Adderall is a psychostimulant that works by increasing the activity of norepinephrine, serotonin, and dopamine neurotransmitters in the brain. It is used in the treatment of attention deficit hyperactivity and narcolepsy, while side effects and contraindications are also present. The studies show that long-term drug treatment leads to a decrease in anomalies in the structure of the brain of patients with ADHD, improving the brain functioning and concentration of patients.

References

Allen, S. N. (2014). Adderall XR® and Vyvanse™. Mental Health Clinician, 4(1), 8-10.
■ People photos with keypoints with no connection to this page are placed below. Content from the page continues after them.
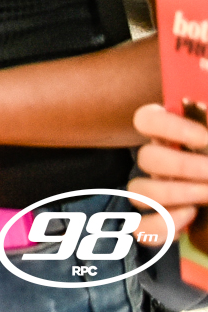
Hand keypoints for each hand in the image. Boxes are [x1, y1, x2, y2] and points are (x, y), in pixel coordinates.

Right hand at [128, 104, 207, 246]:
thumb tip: (201, 109)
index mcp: (171, 137)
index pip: (146, 119)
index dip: (172, 127)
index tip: (205, 139)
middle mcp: (158, 161)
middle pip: (146, 157)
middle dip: (184, 167)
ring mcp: (156, 191)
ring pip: (138, 190)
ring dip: (174, 194)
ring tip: (206, 196)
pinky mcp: (161, 221)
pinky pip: (142, 228)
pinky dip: (164, 226)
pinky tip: (191, 217)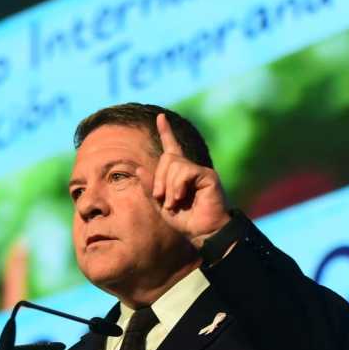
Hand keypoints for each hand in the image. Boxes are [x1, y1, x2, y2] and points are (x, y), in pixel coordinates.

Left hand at [151, 113, 231, 247]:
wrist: (202, 232)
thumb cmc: (184, 220)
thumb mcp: (161, 204)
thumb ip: (151, 187)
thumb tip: (140, 169)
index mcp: (179, 174)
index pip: (171, 148)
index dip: (166, 132)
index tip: (161, 117)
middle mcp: (190, 169)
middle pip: (167, 158)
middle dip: (158, 178)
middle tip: (161, 197)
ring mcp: (200, 171)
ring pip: (174, 164)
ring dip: (168, 186)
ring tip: (173, 202)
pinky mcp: (208, 175)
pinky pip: (185, 171)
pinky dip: (178, 186)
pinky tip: (180, 198)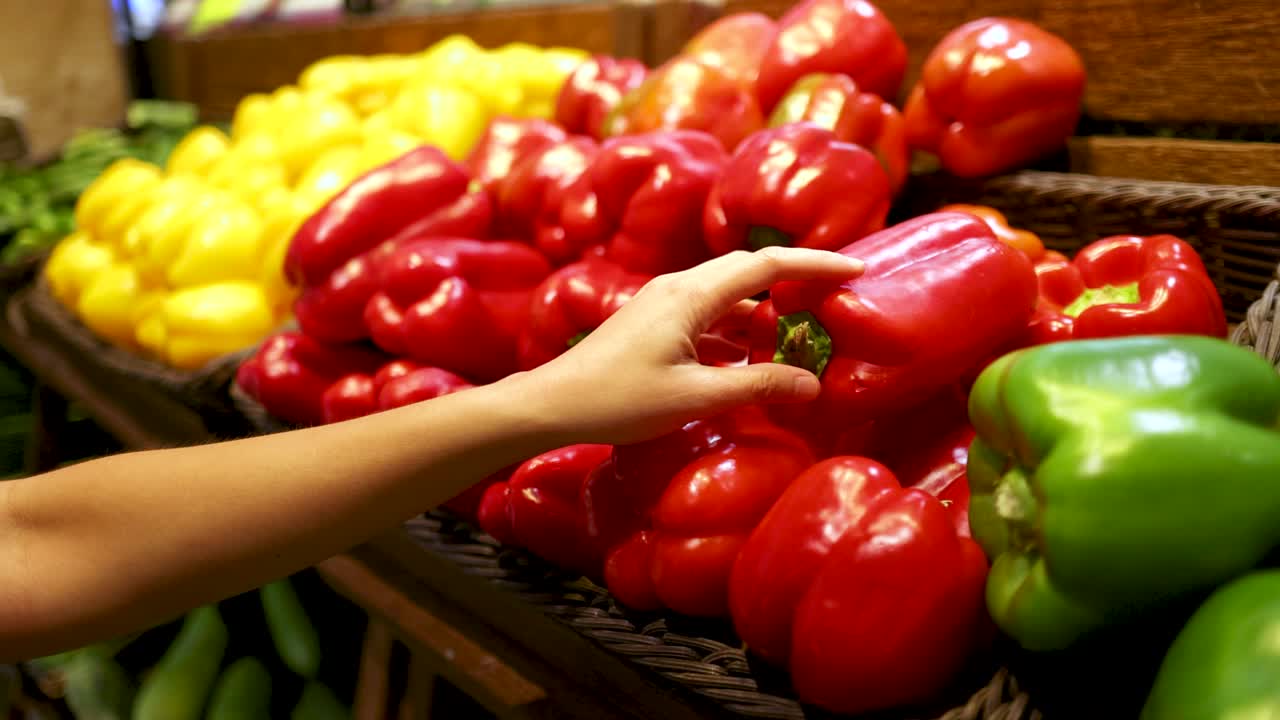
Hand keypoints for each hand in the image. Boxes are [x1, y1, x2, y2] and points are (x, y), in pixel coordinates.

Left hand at [527, 247, 863, 444]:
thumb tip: (813, 384)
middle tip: (838, 297)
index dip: (815, 264)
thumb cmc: (617, 400)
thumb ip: (756, 384)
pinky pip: (708, 316)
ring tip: (802, 338)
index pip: (767, 265)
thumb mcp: (694, 397)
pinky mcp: (653, 323)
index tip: (856, 269)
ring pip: (728, 297)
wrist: (551, 404)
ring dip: (765, 313)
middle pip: (750, 273)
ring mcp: (663, 303)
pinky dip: (737, 331)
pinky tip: (751, 360)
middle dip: (796, 281)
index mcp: (691, 295)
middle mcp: (678, 288)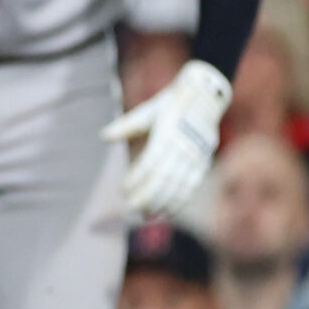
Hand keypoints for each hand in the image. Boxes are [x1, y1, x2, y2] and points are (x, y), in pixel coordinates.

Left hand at [102, 60, 230, 218]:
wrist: (205, 95)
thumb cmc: (170, 103)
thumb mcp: (148, 110)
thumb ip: (126, 125)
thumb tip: (103, 136)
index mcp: (167, 133)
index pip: (151, 162)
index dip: (137, 178)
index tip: (123, 189)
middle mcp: (182, 146)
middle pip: (164, 178)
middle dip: (148, 195)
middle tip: (132, 209)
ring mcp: (195, 155)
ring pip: (179, 184)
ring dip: (163, 201)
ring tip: (147, 213)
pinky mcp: (203, 160)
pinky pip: (192, 184)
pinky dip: (180, 199)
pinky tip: (168, 210)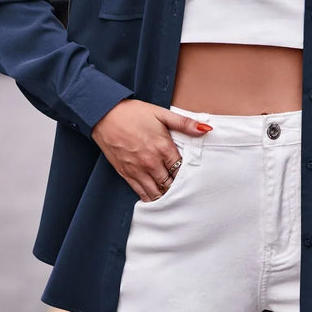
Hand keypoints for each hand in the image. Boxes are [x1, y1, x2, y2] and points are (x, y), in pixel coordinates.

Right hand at [91, 99, 211, 201]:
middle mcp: (151, 162)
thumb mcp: (161, 114)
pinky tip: (157, 198)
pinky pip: (141, 193)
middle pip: (171, 184)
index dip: (189, 174)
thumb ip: (185, 123)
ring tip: (174, 195)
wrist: (105, 114)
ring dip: (166, 194)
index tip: (194, 176)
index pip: (182, 170)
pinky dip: (150, 198)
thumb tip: (206, 129)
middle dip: (178, 187)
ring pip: (157, 193)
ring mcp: (138, 170)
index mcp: (163, 147)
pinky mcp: (126, 174)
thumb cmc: (133, 113)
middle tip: (187, 189)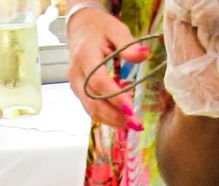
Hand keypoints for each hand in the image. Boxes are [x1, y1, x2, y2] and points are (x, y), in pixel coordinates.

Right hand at [67, 3, 148, 132]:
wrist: (81, 29)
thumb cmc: (100, 28)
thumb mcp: (116, 29)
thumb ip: (128, 44)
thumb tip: (143, 55)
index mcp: (85, 56)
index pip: (98, 82)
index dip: (114, 97)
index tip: (131, 108)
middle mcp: (76, 74)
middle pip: (93, 102)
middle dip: (115, 116)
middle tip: (137, 124)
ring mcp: (75, 85)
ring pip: (91, 110)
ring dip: (112, 120)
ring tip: (133, 124)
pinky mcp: (79, 92)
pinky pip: (92, 109)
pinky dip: (108, 116)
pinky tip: (123, 117)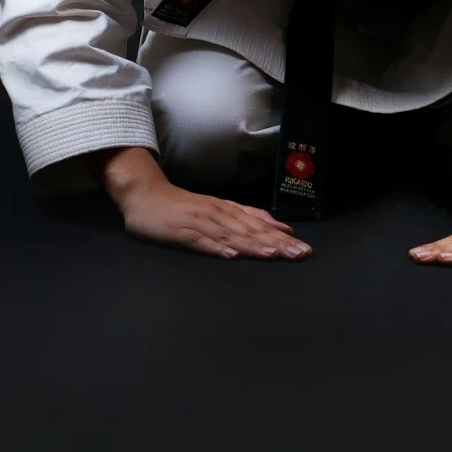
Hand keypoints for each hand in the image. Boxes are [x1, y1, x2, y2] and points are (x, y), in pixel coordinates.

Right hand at [118, 176, 311, 261]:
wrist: (145, 194)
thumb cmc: (184, 206)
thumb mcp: (220, 208)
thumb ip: (248, 216)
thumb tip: (282, 227)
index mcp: (229, 210)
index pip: (261, 226)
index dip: (284, 238)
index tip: (306, 250)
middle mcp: (218, 214)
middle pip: (251, 231)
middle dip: (277, 244)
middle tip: (300, 255)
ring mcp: (200, 223)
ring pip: (231, 235)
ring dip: (252, 245)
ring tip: (272, 255)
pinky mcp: (181, 232)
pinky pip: (201, 242)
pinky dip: (216, 248)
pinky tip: (230, 256)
Coplan, J. D., Aaronson, C. J., Panthangi, V., & Kim, Y. (2015). Treating comorbid anxiety and depression: Psychosocial and pharmacological approaches. World Journal of Psychiatry, 5(4), 366-378.

Fitzgerald, K. T., & Bronstein, A. C. (2013). Adderall®(amphetamine-dextroamphetamine) toxicity. Topics in Companion Animal Medicine, 28(1), 2-7.

Griffin III, C. E., Kaye, A. M., Bueno, F. R., & Kaye, A. D. (2013). Benzodiazepine pharmacology and central nervous system – Mediated effects. The Ochsner Journal, 13(2), 214-223.

Heal, D. J., Smith, S. L., Gosden, J., & Nutt, D. J. (2013). Amphetamine, past and present – A pharmacological and clinical perspective. Journal of Psychopharmacology, 27(6), 479-496.

Jann, M., Kennedy, W. K., & Lopez, G. (2014). Benzodiazepines: A major component in unintentional prescription drug overdoses with opioid analgesics. Journal of Pharmacy Practice, 27(1), 5-16.